We also welcome the strengthening of relations between NATO and the OSCE over the past year, in the spirit of the OSCE's Common Concept for the Development of Cooperation between Mutually Reinforcing Institutions. We continue to support the efforts of the OSCE to develop a Document-Charter on European Security, worthy of adoption at the OSCE Istanbul Summit in 1999. We welcome the outcome of the OSCE Oslo Ministerial of 2nd-3rd December 1998.
- We continue to consider the CFE Treaty as a cornerstone of European security. We are committed to a successful adaptation of the Treaty. We will play our full part in seeking to complete this by the time of the OSCE Istanbul Summit. To this end, we will support efforts aimed at the resolution of key outstanding issues and the start of drafting work in the first months of next year. To assist this process, the North Atlantic Council and the Czech Republic, Hungary and Poland have today issued a separate statement entitled "Adaptation of the Treaty on Conventional Armed Forces in Europe (CFE): Restraint and Flexibility." Pending Entry into Force of the Adapted Treaty, we regard continued strict implementation of the current Treaty and its associated documents as vital.
- We welcome the communiqu of the five nuclear weapons states of 4th June this year affirming their commitments relating to nuclear disarmament under Article VI of the Nuclear Non-Proliferation Treaty. We call on Russia to ratify the START II Treaty without delay. This would pave the way for considerable reductions of nuclear arsenals and would allow negotiations on a START III Treaty aiming at further far-reaching reductions of nuclear weapons stockpiles. We remain committed to an early entry into force of the Comprehensive Test Ban Treaty, and call upon all countries to accede to and implement the Treaty in due course. We support the early conclusion of a Fissile Material Cut-Off Treaty.

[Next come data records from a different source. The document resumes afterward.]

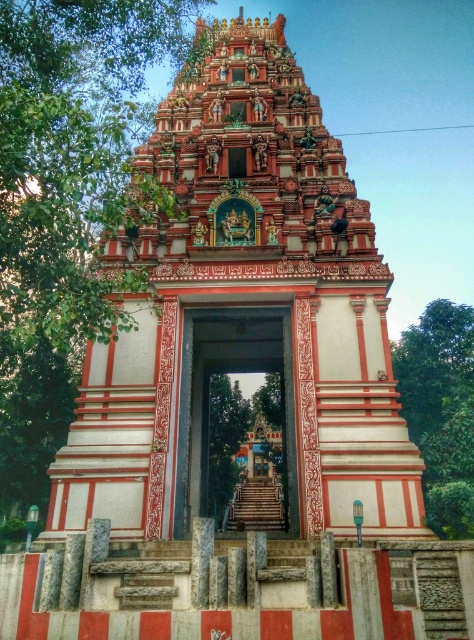
Can you confirm if polished stone temple at center is positioned to the left of polished stone gate at center?

Indeed, polished stone temple at center is positioned on the left side of polished stone gate at center.

Measure the distance from polished stone temple at center to polished stone gate at center.

The distance of polished stone temple at center from polished stone gate at center is 13.37 meters.

Who is more forward, (334, 356) or (282, 403)?

Positioned in front is point (334, 356).

Identify the location of polished stone temple at center. The image size is (474, 640). (244, 314).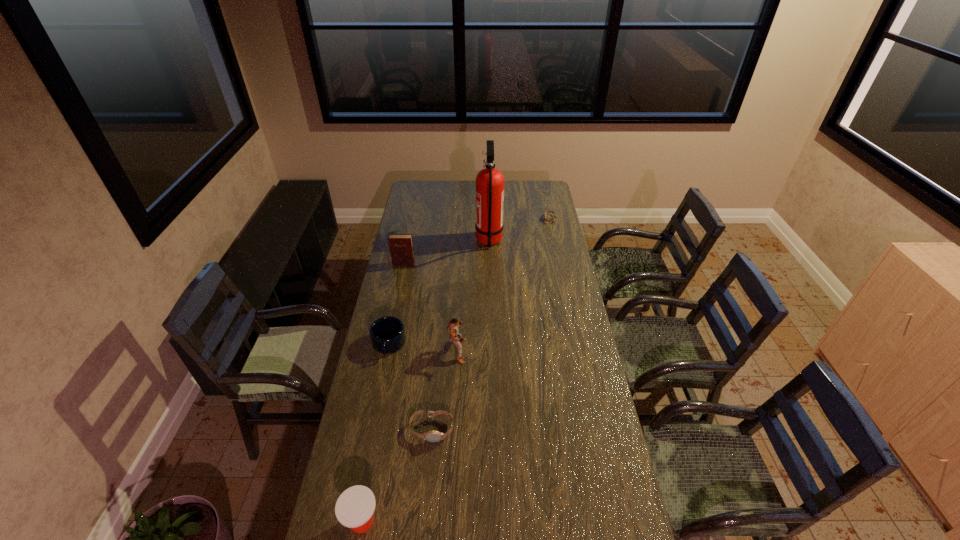
The image size is (960, 540). I want to click on mug that is at the left edge, so click(x=387, y=334).

Where is `object positioned at the right edge`? Image resolution: width=960 pixels, height=540 pixels. object positioned at the right edge is located at coordinates (548, 211).

This screenshot has width=960, height=540. I want to click on vacant space at the left edge of the desktop, so click(x=409, y=350).

Identify the location of free spot at the right edge of the desktop. (578, 304).

In the image, there is a desktop. What are the coordinates of `blank space at the far left corner` in the screenshot? It's located at (422, 188).

I want to click on vacant space at the far right corner of the desktop, so [x=536, y=181].

Find the location of `free space that is in between the sixth object from left to right and the third farthest object`. free space that is in between the sixth object from left to right and the third farthest object is located at coordinates (446, 252).

Identify the location of free area in between the mug and the puncher. (423, 348).

At what (x,y) coordinates should I click in order to perform the action: click on free space that is in between the shorter watch and the puncher. Please return your answer as a coordinate pair (x, y). This screenshot has height=540, width=960. Looking at the image, I should click on (504, 285).

Identify the location of free space between the tallest object and the puncher. The image size is (960, 540). (473, 296).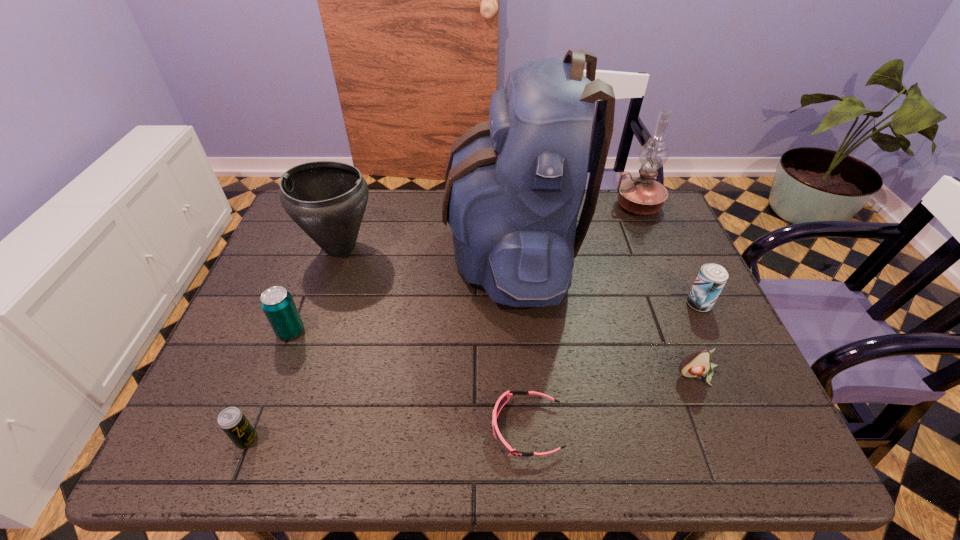
The image size is (960, 540). Find the location of `backpack situated at the far edge`. backpack situated at the far edge is located at coordinates (514, 185).

The width and height of the screenshot is (960, 540). I want to click on oil lamp that is at the far edge, so click(641, 195).

Find the location of a particular element. The height and width of the screenshot is (540, 960). urn present at the far edge is located at coordinates (327, 199).

Where is `beer can located in the near edge section of the desktop`? beer can located in the near edge section of the desktop is located at coordinates click(x=232, y=421).

This screenshot has width=960, height=540. I want to click on goggles situated at the near edge, so click(x=504, y=398).

The image size is (960, 540). Identify the location of urn that is at the left edge. (327, 199).

Find the location of `oil lamp situated at the right edge`. oil lamp situated at the right edge is located at coordinates (641, 195).

Locate an element on the screen. The height and width of the screenshot is (540, 960). beer can present at the right edge is located at coordinates (711, 279).

Where is `avocado that is at the right edge`? The image size is (960, 540). avocado that is at the right edge is located at coordinates (696, 364).

Image resolution: width=960 pixels, height=540 pixels. Find the location of `object present at the far left corner`. object present at the far left corner is located at coordinates (327, 199).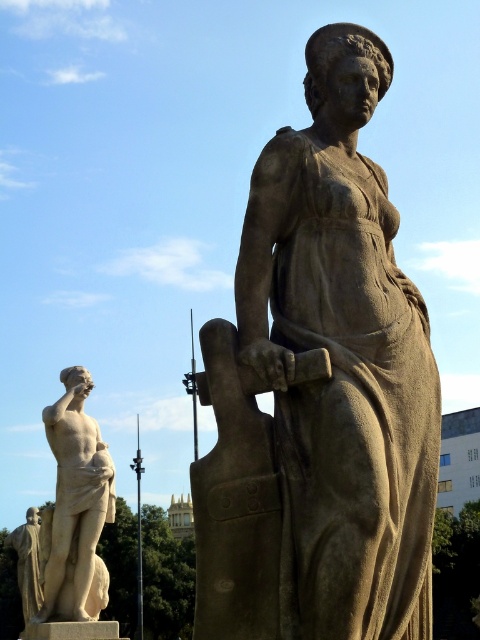
You are an art conservator assessing the placement of two statues in a garden. You see the matte stone statue at center and the white marble statue at left. Which statue is closer to you?

The matte stone statue at center is closer to you because it is positioned over the white marble statue at left, indicating it is in front.

You are an art conservator assessing the statues in the image. The matte stone statue at center and the white marble statue at left are both in need of restoration. If you have limited materials, which statue would require more resources based on their size?

The matte stone statue at center is bigger than the white marble statue at left, so it would require more resources for restoration.

You are standing in front of the two stone statues and want to take a photo. You notice two specific points in the image labeled as point 1 at coordinates point (x=391, y=589) and point 2 at coordinates point (x=58, y=426). Which point will appear larger in your photo?

Point 1 at coordinates point (x=391, y=589) will appear larger in the photo because it is closer to the camera than point 2 at coordinates point (x=58, y=426).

- The proliferation of nuclear, biological and chemical (NBC) weapons and their means of delivery continues to be a matter of serious concern for the Alliance. We note the report of the Joint Committee on Proliferation regarding the activities of the Senior Political-Military Group on Proliferation and the Senior Defence Group on Proliferation. The Alliance and its members remain committed to preventing proliferation and to reversing it, should it occur, through diplomatic means. At the same time, we recognise that proliferation can pose a direct threat to the Alliance. Building on the successful work of the NATO groups on proliferation, we are prepared to expand NATO's efforts to address the evolving proliferation threat. We therefore task the Council in Permanent Session to prepare for the Washington Summit proposals for an initiative to ensure that the Alliance has the political and military capabilities to address appropriately and effectively the challenges of the proliferation of NBC weapons and their means of delivery.
- We underline the risk to international and regional stability posed by the spread of NBC weapons. In particular, we urge all countries to accede to and fully implement the Nuclear Non-Proliferation Treaty, the cornerstone of the non-proliferation rgime.
- We are determined to achieve progress on a legally binding protocol including effective verification measures to enhance compliance and promote transparency that strengthens the implementation of the Biological and Toxin Weapons Convention. We re-emphasise the importance of universal adherence to the Chemical Weapons Convention.
- We call on Russia, Ukraine and Belarus to ratify the Open Skies Treaty without delay.
- Terrorism constitutes a serious threat to peace, security and stability which can threaten the territorial integrity of States. We reiterate our condemnation of terrorism and reaffirm our determination to combat it in accordance with our international commitments and national legislation.